Reproduce every line of the entries below word for word, keeping them in their original order.

[Records from a collection]
BEGIN

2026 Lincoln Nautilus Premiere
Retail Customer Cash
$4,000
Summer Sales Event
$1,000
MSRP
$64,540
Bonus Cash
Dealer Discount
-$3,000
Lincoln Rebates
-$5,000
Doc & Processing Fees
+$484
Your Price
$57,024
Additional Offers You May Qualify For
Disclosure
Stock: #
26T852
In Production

END

● Solution to this exercise:
2026 Lincoln Nautilus Premiere
Retail Customer Cash
$4,000
Summer Sales Event
$1,000
MSRP
$64,540
Bonus Cash
Dealer Discount
-$3,000
Lincoln Rebates
-$5,000
Doc & Processing Fees
+$484
Your Price
$57,024
Additional Offers You May Qualify For
Disclosure
Stock: #
26T852
In Production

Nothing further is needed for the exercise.